I made my bed yesterday. I made my bed this morning too. And I'm feeling quite accomplished.
(For those of you regular bed-makers, no scoffing.)
It's just that I've never been much of a bed-maker. It's always seemed sort of pointless. You just get in the bed again later that night, right? And have to make it again the next morning. And the cycle starts all over the next day. And don't we have enough things in our lives that are never-ending (laundry? dishes? taking out the trash?)
Plus (*excuse on its way*) we've always had pets who liked to dig around and bury themselves in the covers throughout the day. Which I think is cute.
AND, if I want to encourage regular afternoon napping — which as a freelancer working from home, I can do — it's harder to justify sneaking off upstairs for a few when the bed's all put together.
But I read this interesting article on Jezebel.com yesterday by Jolie Kerr about cleaning. How to make the daily process less daunting, and how to focus on one area of your home each month so the bigger projects seem less ... big. One of the assignments was "make your bed every single day" this month. That's it. And I thought to myself, I can do that.
Tackling the pantry may feel overwhelming. Our pile of laundry right now is the size of Pikes Peak. And I just can't bring myself to deal with getting rid of all of Tai's accoutrement, so there's a big stack of cat stuff in our living room.
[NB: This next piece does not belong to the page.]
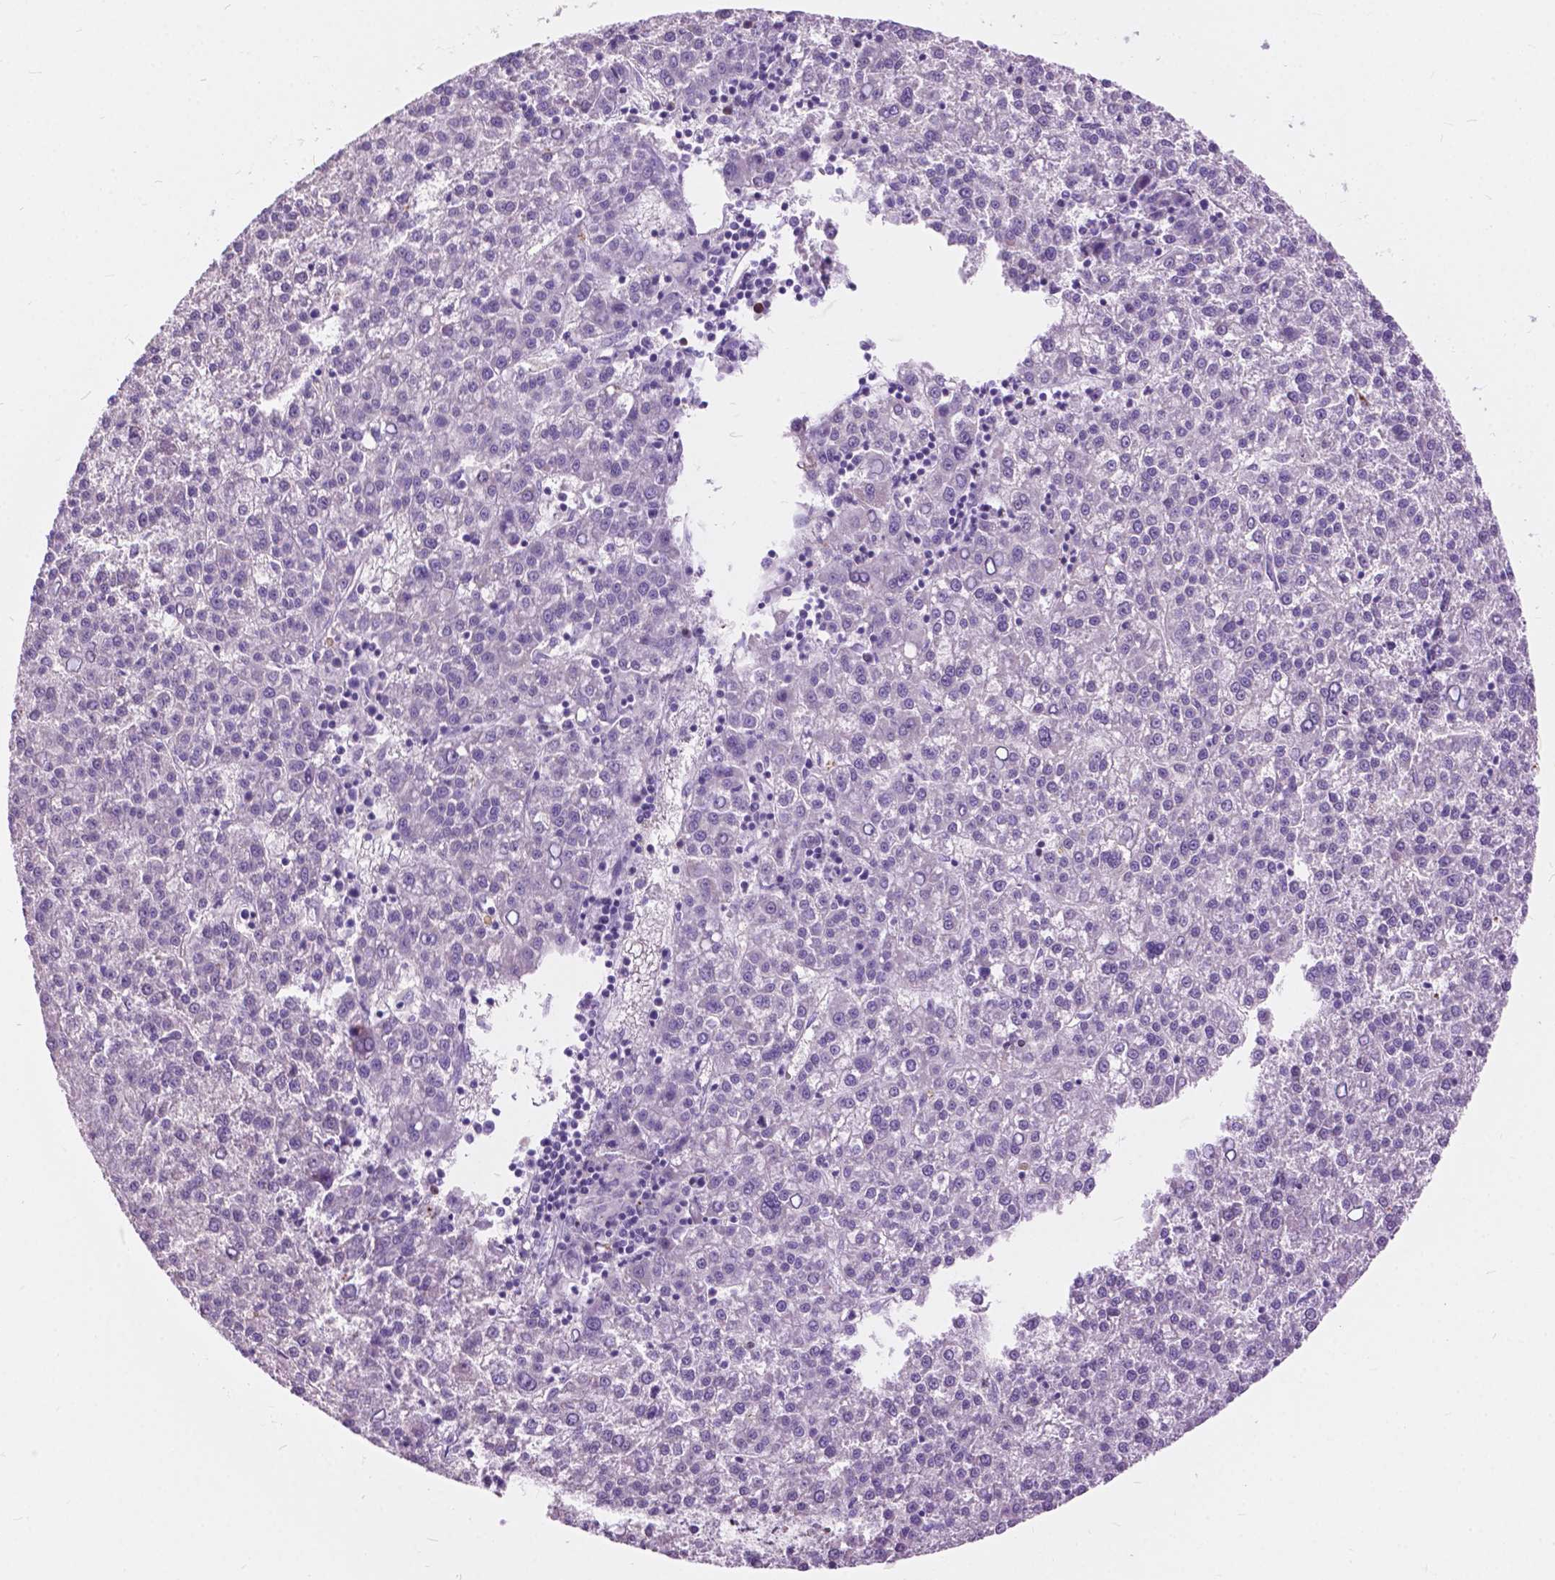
{"staining": {"intensity": "negative", "quantity": "none", "location": "none"}, "tissue": "liver cancer", "cell_type": "Tumor cells", "image_type": "cancer", "snomed": [{"axis": "morphology", "description": "Carcinoma, Hepatocellular, NOS"}, {"axis": "topography", "description": "Liver"}], "caption": "Human liver hepatocellular carcinoma stained for a protein using immunohistochemistry displays no positivity in tumor cells.", "gene": "PRR35", "patient": {"sex": "female", "age": 58}}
But I can take three minutes to fluff sheets, and tug at blankets, and tuck corners. And when I get done, I can smile and walk away, or I can look around and maybe also pick up some random socks, or sweep up dust bunnies, or take a few glasses down to the kitchen. And it all seems — it all is — more organized. And giving some priority to organization and structure and healthy daily practices is something I could probably use a little more of in my life.